With both Kerry and George W. Bush fenced in by the rigid debate format, the Democratic challenger took the early offensive in a showdown that quickly became the Florida fisticuffs. Quickly invoking Osama bin Laden, Kerry described the war against Saddam Hussein as a diversion from the struggle against terrorism. "This president," Kerry declared, "has made, I regret to say, a colossal error of judgment. And judgment is what we look for in a president."
Bush initially watched Kerry with his lips pursed, seemingly annoyed by the onslaught. A president, any president, normally receives automatic deference from his questioners whether they are reporters or ordinary citizens. For Bush, the confrontation with Kerry represented the first time as president that he had been directly challenged in a format that made his rival a political equal...

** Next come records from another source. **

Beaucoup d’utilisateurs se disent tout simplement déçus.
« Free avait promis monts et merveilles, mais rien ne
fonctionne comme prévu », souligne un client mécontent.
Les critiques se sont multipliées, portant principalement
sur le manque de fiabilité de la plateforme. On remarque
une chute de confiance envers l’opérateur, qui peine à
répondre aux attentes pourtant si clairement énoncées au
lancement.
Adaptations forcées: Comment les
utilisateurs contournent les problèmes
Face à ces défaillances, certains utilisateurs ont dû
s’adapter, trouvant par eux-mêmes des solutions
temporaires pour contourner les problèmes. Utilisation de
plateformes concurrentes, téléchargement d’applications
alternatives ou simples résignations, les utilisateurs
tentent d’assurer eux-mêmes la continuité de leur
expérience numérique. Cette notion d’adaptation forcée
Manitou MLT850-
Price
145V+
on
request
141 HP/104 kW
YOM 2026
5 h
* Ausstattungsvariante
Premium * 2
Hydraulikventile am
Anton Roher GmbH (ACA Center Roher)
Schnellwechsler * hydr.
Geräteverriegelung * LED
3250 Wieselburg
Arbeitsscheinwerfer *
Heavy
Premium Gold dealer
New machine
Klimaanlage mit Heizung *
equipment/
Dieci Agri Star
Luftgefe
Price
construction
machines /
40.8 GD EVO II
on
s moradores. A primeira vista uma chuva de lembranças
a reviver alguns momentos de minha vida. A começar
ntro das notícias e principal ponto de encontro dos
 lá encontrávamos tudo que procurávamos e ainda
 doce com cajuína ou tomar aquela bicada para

Both candidates were quick to react to the missteps of their rivals. When Kerry resurrected a refrain from his convention speech ("help is on the way"), Bush pounced: "Help is on the way. But it's certainly hard to tell when he voted against the $87 billion supplemental to provide equipment for our troops." The president, fusing the Sept. 11 attacks with the war against Saddam Hussein, said he never dreamed of sending troops into combat until "the enemy attacked us." That gave Kerry an opening to remind voters, "Saddam Hussein didn't attack us. Osama bin Laden attacked us." Finally, an exasperated Bush responded, "First of all, I know Osama bin Laden attacked us." . . .
Rather than measuring the candidates on personal characteristics such as likability, the more relevant question is whether Kerry came across as Bush's equal as a would-be commander in chief. While there were moments when Kerry in his aggressiveness seemed transported back to his former career as a local prosecutor, he managed to achieve the steadiness and consistency that had eluded Al Gore in his 2000 debates with Bush. Kerry's no-nonsense approach may not have won him Mr. Congeniality honors, but it reflected his personality as a serious man striving to take possession of the Oval Office at a sobering moment in the nation's history.